A critical part of risk management for all parties involved in a construction project is practicing good “contract hygiene.” This consists of analyzing the proposed contract and evaluating the risks associated with the services to be performed and contractual risk transfer that can create or expand liability for contractors. If indemnification provisions are not properly worded, they can shift risk, exposing parties to large claims that may not be covered by their respective professional liability insurance policies.
While owners may be justified in seeking indemnification, provisions that are unfair, poorly worded, ambiguous and/or uninsurable do more harm than good. Even a well-drafted indemnification provision cannot let a party avoid all disputes, but a clear and concise indemnification reduces the likelihood of litigation.
The following indemnification provision has problematic/inappropriate language that should be avoided: “Contractor shall indemnify, defend and hold harmless the owner, the owner’s employees, directors, officers’ agents, representatives, subsidiaries, affiliated companies and lenders from and against any and all liability, costs and expenses, including, but not limited to: attorney’s fees that occurred in whole or in part as a result of the contractor’s acts, errors or omissions.”
In analyzing the aforesaid provision, the problematic concerns are as follows:
1. Duty to defend—The term “defend” should be deleted because the duty to defend can be broader than the duty to indemnify. If the provision is not stricken, it could be argued that the contractor has the duty to defend and pay all associated costs immediately upon the filing a lawsuit, regardless of whether or not there is a claim of negligence. Without a claim of negligence, the contractor has acquiesced to liability that would not exist absent the contract and may not be insurable.
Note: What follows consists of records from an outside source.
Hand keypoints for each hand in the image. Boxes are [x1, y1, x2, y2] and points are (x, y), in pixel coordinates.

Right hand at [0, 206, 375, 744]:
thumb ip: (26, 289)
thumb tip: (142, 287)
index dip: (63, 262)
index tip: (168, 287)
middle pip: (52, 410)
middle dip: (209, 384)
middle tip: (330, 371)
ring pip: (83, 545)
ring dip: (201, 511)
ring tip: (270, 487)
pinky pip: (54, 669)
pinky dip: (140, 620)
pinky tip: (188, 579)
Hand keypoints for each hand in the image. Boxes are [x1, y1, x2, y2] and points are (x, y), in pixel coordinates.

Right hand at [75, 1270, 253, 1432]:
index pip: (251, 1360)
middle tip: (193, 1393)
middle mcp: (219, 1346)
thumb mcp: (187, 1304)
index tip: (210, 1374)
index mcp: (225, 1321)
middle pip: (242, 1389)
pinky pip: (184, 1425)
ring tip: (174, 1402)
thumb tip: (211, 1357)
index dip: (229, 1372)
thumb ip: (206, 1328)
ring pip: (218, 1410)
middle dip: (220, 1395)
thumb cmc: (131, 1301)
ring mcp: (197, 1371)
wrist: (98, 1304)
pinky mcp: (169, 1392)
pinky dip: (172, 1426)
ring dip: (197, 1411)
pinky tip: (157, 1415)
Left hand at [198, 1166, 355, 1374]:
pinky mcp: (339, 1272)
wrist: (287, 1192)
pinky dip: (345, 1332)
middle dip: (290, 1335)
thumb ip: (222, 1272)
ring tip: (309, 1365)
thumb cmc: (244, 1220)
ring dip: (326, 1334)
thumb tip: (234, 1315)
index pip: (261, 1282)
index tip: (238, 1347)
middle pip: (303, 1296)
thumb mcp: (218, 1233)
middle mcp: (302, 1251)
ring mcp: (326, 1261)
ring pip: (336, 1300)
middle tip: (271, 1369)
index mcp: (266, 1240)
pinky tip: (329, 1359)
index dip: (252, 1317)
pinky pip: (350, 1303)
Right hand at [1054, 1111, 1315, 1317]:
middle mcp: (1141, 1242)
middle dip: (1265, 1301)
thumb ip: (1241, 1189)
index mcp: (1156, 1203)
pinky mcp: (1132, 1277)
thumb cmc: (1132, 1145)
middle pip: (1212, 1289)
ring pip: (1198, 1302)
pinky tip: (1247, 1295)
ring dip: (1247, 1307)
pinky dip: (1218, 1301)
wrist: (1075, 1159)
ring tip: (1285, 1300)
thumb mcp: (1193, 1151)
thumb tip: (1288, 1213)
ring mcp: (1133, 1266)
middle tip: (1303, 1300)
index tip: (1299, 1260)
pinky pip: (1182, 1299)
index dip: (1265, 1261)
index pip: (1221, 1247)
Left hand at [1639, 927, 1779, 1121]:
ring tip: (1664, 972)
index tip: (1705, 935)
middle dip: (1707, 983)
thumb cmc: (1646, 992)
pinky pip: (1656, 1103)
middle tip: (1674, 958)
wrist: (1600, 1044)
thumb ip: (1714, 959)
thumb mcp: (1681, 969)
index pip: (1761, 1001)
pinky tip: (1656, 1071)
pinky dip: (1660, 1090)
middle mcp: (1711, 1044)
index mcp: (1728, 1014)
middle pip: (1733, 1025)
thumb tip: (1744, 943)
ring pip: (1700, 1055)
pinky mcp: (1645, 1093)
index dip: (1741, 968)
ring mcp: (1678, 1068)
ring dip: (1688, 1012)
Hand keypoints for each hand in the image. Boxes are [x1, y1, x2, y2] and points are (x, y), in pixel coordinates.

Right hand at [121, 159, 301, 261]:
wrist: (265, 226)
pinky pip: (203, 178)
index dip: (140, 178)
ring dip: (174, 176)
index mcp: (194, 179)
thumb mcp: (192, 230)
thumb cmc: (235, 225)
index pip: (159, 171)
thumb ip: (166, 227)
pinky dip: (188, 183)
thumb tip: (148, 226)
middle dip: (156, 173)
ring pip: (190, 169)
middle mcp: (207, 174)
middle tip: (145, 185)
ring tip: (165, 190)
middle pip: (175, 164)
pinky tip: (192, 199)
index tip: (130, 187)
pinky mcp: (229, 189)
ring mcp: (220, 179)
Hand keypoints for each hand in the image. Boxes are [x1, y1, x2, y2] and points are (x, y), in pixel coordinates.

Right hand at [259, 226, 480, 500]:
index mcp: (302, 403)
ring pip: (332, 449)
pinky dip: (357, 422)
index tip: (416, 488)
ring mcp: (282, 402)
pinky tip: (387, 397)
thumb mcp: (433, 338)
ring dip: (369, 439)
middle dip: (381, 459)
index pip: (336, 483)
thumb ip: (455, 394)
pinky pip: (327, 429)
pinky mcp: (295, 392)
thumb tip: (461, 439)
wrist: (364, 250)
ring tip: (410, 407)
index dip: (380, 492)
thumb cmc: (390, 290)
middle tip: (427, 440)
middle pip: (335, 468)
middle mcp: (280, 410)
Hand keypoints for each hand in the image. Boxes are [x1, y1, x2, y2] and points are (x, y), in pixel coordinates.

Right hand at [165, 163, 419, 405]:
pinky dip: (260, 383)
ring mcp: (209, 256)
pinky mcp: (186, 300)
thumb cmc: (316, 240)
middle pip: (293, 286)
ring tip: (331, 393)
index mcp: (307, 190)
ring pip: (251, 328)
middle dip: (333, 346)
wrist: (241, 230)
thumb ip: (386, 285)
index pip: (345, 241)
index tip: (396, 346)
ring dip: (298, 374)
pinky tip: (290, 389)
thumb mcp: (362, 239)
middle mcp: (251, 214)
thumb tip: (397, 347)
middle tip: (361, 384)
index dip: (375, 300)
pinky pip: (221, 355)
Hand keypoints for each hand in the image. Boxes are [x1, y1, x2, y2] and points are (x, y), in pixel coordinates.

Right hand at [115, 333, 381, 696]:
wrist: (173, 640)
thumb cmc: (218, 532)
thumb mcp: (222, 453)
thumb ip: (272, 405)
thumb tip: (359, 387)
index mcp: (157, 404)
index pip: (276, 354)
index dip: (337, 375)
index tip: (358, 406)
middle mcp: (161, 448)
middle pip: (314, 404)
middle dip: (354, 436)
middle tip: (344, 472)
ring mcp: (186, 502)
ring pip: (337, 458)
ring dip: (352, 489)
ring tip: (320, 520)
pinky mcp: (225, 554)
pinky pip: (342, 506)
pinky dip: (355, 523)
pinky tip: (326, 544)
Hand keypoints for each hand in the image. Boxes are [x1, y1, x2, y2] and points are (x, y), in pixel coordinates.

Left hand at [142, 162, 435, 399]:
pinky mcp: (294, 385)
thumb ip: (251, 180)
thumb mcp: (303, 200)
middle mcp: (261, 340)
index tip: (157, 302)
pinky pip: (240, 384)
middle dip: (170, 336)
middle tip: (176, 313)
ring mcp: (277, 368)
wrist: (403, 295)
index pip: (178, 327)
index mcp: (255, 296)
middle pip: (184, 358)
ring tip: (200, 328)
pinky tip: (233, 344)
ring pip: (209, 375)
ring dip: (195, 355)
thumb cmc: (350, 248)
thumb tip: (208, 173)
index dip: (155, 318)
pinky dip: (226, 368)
2. Agents, representatives, subsidiaries, affiliated companies and lenders—The agreement to indemnify the above parties is problematic on two fronts. First, this language could create an obligation to indemnify parties to whom the contractor otherwise may not have liability, thereby creating an uninsured exposure. Additionally, this language could be inferred as creating a privity with these parties, which again creates exposure where none previously existed. Thus, this language should be removed, and indemnity should only extend to the owner, its officers, directors and employees.
3. Any and all—This phrase is problematic, as it could extend the indemnity to claims beyond those relating to negligence.
4. Attorney’s fees—When indemnification extends to attorney’s fees, the phrase “attorney’s fees where recoverable under applicable law on account of negligence” should be used. In jurisdictions where attorney’s fees can be covered under a professional liability policy, they are likely based on a negligence claim, as opposed to a contractual obligation to reimburse.
5. In whole or in part—This language should be avoided. Instead, the phrase “to the extent caused by” should be used. If the “in whole or in part” language is utilized, it can create an uninsured exposure. Typically, professional liability insurance only extends coverage for the insured’s share of the liability.
When working with various construction contracts, including architectural or design contracts, engineering contracts or subcontracts, it is critical that indemnification provisions “flow down,” meaning that the indemnification terms of the prime contract between the owner and contractor are incorporated into the lower-tier agreements.
In other words, flow-down provisions are clauses in a subcontract that incorporate the general contract by reference and bind the subcontractor to the general contractor in the same way the general contractor is bound to the owner. This is extremely important to ensure that the indemnification obligations on the project are consistent.
Overall, one of the best ways to mitigate risk and avoid disputes arising from a construction contract is to carefully analyze all relevant indemnification obligations or have legal counsel do it. By negotiating language that can potentially result in uninsured exposures and by removing provisions that are unfair and unenforceable, parties place themselves in the best possible position to avoid expensive and protracted litigation.